Looking through the listing that follows, count every line with the string "back" and state the number alone.

Data:
Start of Block

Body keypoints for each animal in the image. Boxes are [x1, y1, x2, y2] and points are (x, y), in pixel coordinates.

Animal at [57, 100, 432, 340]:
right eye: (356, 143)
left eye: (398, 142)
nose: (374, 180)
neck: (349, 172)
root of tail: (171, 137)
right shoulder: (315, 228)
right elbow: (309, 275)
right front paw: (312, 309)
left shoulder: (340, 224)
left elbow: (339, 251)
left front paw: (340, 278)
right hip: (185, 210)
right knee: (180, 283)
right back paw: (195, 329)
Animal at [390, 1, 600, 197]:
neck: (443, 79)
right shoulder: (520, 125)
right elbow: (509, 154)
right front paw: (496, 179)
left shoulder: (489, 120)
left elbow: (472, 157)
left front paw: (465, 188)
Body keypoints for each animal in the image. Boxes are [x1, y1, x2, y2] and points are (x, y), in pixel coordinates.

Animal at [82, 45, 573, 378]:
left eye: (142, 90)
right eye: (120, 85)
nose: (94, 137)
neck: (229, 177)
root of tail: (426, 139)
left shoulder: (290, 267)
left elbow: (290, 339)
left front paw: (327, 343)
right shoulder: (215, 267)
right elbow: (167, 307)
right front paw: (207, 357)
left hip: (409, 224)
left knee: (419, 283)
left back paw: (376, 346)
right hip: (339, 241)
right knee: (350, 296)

End of Block
Start of Block

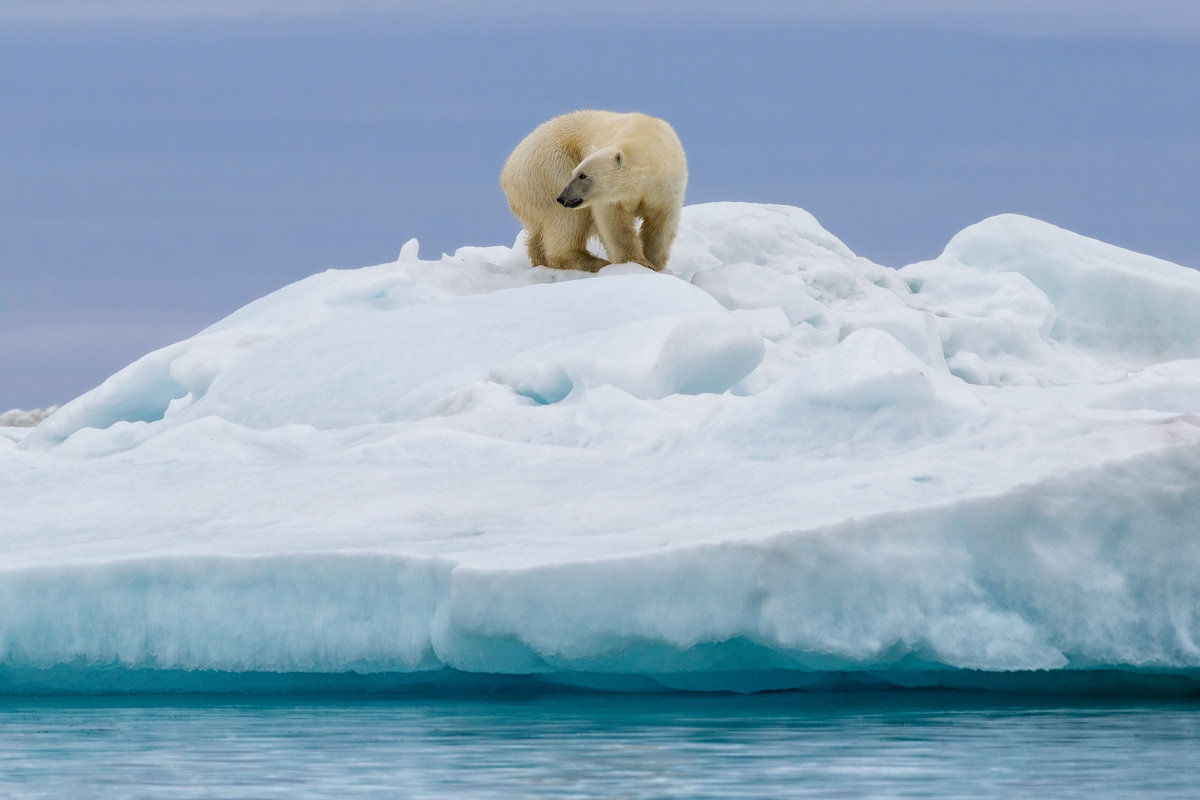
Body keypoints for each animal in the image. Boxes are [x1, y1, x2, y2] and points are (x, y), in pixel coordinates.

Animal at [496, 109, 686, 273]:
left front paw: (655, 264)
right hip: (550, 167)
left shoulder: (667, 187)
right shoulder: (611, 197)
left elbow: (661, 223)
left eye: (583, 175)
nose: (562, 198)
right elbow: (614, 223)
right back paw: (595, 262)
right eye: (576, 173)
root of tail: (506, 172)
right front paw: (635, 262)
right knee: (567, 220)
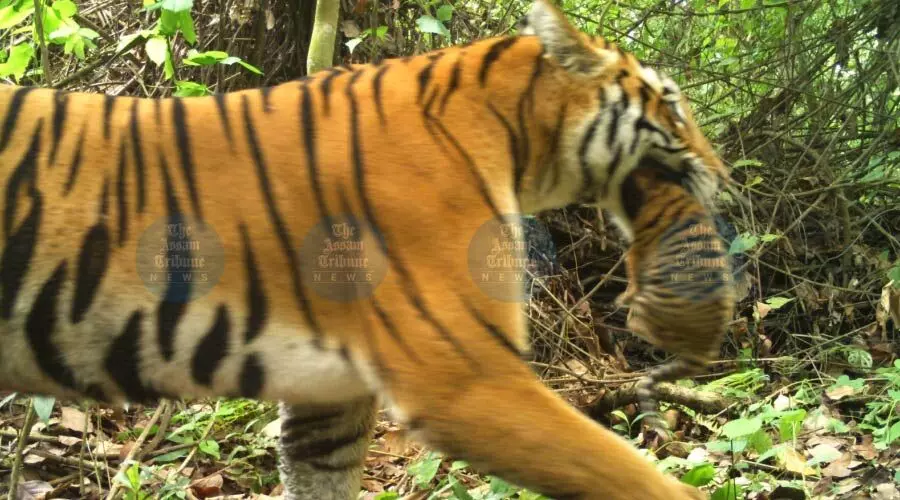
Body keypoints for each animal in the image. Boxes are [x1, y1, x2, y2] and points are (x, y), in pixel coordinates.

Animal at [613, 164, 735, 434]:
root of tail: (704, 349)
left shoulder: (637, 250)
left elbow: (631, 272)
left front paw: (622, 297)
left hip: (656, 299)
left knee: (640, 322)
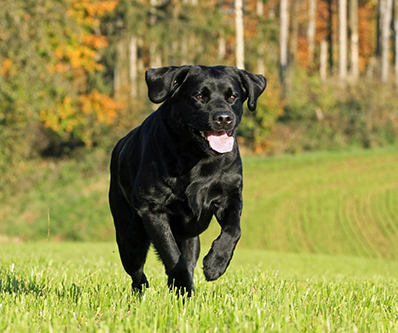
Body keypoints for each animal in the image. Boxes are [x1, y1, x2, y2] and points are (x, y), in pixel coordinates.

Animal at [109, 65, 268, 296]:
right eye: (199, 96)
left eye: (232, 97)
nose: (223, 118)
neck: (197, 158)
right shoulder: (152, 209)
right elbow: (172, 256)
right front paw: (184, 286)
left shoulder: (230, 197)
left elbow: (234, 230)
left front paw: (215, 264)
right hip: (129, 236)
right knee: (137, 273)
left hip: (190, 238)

End of Block

Answer box: 3